Wakil–wakil rakyat yang ngotot
membangun gedung kantornya sedemikian megah dengan biaya dari rakyat sedemikian
besar, pastilah tidak sempat merenung tentang, misalnya, memadaikah
kegunaan gedung dan relevansinya dengan tugas-tugas mereka serta besarnya
biaya? Apalagi berpikir tentang betapa tersakitinya rakyat yang mereka wakili
yang selama ini belum pernah merasakan nasibnya membaik karena mereka
perjuangkan.
Kelompok
yang dengan angkuh merasa paling benar dan paling mulia sendiri di sisi Allah
hanya karena berpakaian mirip Rasulullah SAW dan imamnya fasih melafalkan
satu-dua ayat, pastilah mereka
tidak sempat sedikit merenung, misalnya
bahwa Rasulullah SAW yang pakaiannya mereka tiru itu wajahnya
senantiasa tersenyum dan sama sekali tidak sangar seperti mereka.

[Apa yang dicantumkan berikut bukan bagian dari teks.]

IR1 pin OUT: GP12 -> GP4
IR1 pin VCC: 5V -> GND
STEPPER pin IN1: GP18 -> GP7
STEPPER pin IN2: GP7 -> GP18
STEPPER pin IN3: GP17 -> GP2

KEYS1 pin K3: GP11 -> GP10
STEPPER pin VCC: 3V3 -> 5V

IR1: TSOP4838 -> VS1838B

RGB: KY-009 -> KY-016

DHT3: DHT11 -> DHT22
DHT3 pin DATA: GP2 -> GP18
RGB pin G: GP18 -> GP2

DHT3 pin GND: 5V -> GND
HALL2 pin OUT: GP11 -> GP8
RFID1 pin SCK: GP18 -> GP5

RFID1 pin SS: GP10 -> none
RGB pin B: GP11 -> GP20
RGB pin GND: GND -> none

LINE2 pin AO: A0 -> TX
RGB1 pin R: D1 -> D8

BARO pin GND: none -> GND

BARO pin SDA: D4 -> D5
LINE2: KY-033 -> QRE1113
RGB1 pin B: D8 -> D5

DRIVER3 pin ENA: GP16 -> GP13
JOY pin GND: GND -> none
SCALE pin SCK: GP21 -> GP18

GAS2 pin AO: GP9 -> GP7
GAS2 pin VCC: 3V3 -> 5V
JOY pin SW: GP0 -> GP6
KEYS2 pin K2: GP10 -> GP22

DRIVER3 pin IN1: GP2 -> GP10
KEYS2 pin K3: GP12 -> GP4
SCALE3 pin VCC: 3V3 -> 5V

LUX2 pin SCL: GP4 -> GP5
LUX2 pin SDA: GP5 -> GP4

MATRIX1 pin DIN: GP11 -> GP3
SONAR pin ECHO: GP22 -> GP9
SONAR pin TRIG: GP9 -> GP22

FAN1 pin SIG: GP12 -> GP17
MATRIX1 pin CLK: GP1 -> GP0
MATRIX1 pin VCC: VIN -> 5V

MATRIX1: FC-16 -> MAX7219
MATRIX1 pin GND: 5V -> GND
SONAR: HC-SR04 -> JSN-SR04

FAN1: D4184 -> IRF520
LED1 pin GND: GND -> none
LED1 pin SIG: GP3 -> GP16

Bahwa pribadi Rasulullah SAW yang agamanya hendak mereka bela , adalah
pribadi agung yang sangat santun; beradab baik di hadapan Allah maupun di
hadapan hamba-hambaNya. Pribadi yang tridak pernah melaknat dan menyakiti
sesama. Bahkan beliau bersabda dalam
hadis shahih: “Al-muslimu man
salimal muslimuun min lisaanihi wayadihi “. Muslim sejati ialah orang yang selalu
menjaga agar lisan dan tangannya tidak melukai sesamanya.
Nah, apabila i’tikah dan tafakkur
kita kemarin-kemarin terasa kurang, kita masih punya waktu setidaknya untuk
merenungkan Ramadan kita,dan puasa kita bagi kepentingan memulai
kehidupan –terutama kehidupan keberagamaan kita -- yang baru, yang lebih
islami, yang lebih samawi, yang lebih manusiawi, yang lebih beradab.
Akhirnya, saya sampaikan Selamat
Hari Raya Fitri 1431. Kullu ‘aamin wa Antum bikhair. Mohon maaf lahir batin
atas segala kesalahan dan kekhilafan saya.